I was currently working on uploading a new data resource, for which I have 24 languages as subsets, each with their respective JSONL-formatted data splits (train/validation/test).
Given that I a great experience with using the default data loader in previous datasets, I wanted to rely on it again in this case; however, it seems that despite my attempts at structuring the data/ folder by language, it is not automatically recognized as a respective subset. Quite the opposite, the data is mixed across all folders into one giant train/validation/test portion.

I have tried to look at how other multilingual datasets structure their data, and it seems all of them provide their custom loader scripts.
My question is now whether there is a way to make the default loader accept the folder strucutre, and provide access to dedicated subsets? Or do I have to rely on my own custom scripts in such an instance?

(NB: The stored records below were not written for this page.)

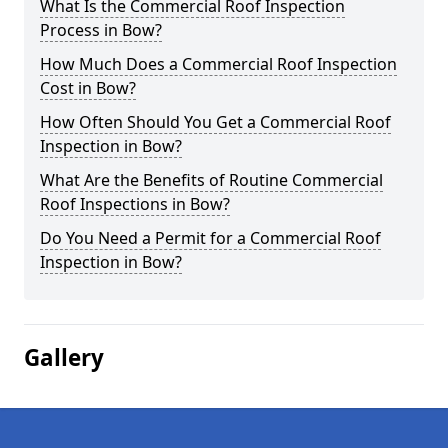
What Is the Commercial Roof Inspection
Process in Bow?
How Much Does a Commercial Roof Inspection
Cost in Bow?
How Often Should You Get a Commercial Roof
Inspection in Bow?
What Are the Benefits of Routine Commercial
Roof Inspections in Bow?
Do You Need a Permit for a Commercial Roof
Inspection in Bow?
Gallery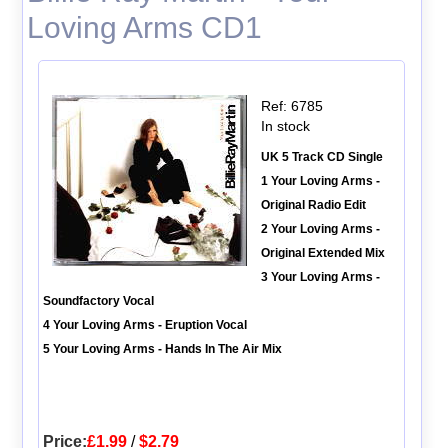
Loving Arms CD1
Ref: 6785
In stock
UK 5 Track CD Single
1 Your Loving Arms -
Original Radio Edit
2 Your Loving Arms -
Original Extended Mix
3 Your Loving Arms -
Soundfactory Vocal
4 Your Loving Arms - Eruption Vocal
5 Your Loving Arms - Hands In The Air Mix
Price:
£1.99
/
$2.79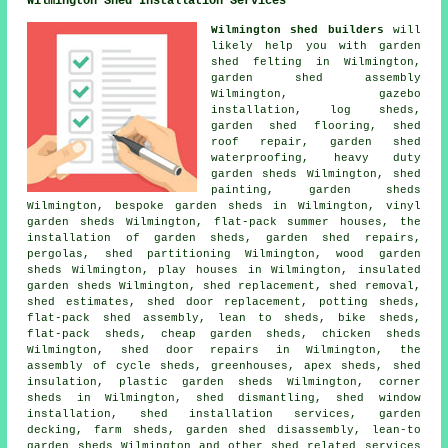
Wilmington Shed Installation Services
Wilmington shed builders
will
likely help you with garden
shed felting in Wilmington,
garden shed assembly
Wilmington, gazebo
installation, log sheds,
garden shed flooring, shed
roof repair, garden shed
waterproofing, heavy duty
garden sheds
Wilmington, shed
painting, garden sheds
Wilmington, bespoke garden sheds in Wilmington, vinyl
garden sheds Wilmington, flat-pack summer houses, the
installation of garden sheds, garden shed repairs,
pergolas, shed partitioning Wilmington, wood garden
sheds Wilmington, play houses in Wilmington, insulated
garden sheds Wilmington, shed replacement, shed removal,
shed estimates, shed door replacement, potting sheds,
flat-pack shed assembly, lean to sheds, bike sheds,
flat-pack sheds,
cheap garden sheds
, chicken sheds
Wilmington,
shed door repairs
in Wilmington, the
assembly of cycle sheds, greenhouses, apex sheds, shed
insulation, plastic garden sheds Wilmington, corner
sheds in Wilmington, shed dismantling, shed window
installation, shed installation services, garden
decking, farm sheds, garden shed disassembly, lean-to
garden sheds Wilmington and other
shed related services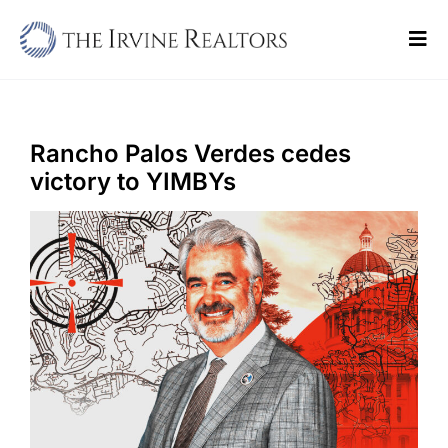
Skip
to
Tog
content
Navi
Home
Sell
Rancho Palos Verdes cedes
victory to YIMBYs
Buy
Commercial
Blogs
Contact Us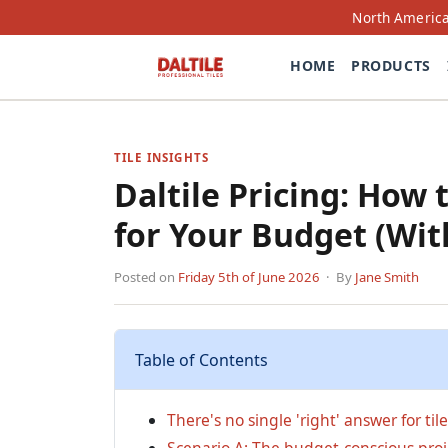
North America
HOME
PRODUCTS
TILE INSIGHTS
Daltile Pricing: How 
for Your Budget (Wit
Posted on
Friday 5th of June 2026
· By
Jane Smith
Table of Contents
There's no single 'right' answer for til
Scenario A: The budget-conscious proje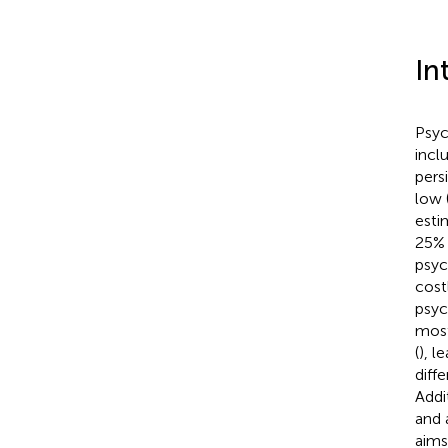
In
Psyc
incl
pers
low 
esti
25% 
psyc
costl
psyc
most
(
), l
diff
Addi
and 
aims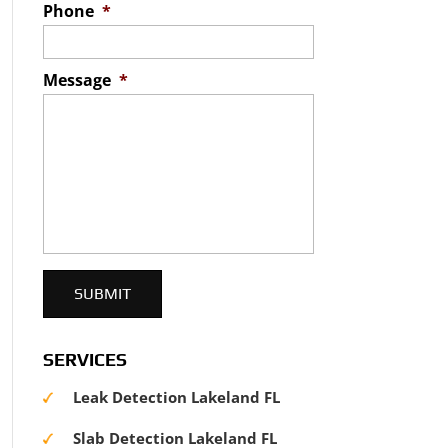
Phone
*
Message
*
SERVICES
Leak Detection Lakeland FL
Slab Detection Lakeland FL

Many thanks in advance for any pointers!

Hi! Yes, a custom script is needed at the moment to define multiple subsets/configs. Add support to create different configs with `push_to_hub` (+ inferring configs from directories with package managers?) · Issue #5151 · huggingface/datasets · GitHub should implement the automatic inference of configs, so feel free to comment on this issue if you have some suggestions or/and subscribe to track progress.

1 Like

Alright, thanks for the fast reply! Glad to see the issue, I’ll stop by to check what the current proposal looks like!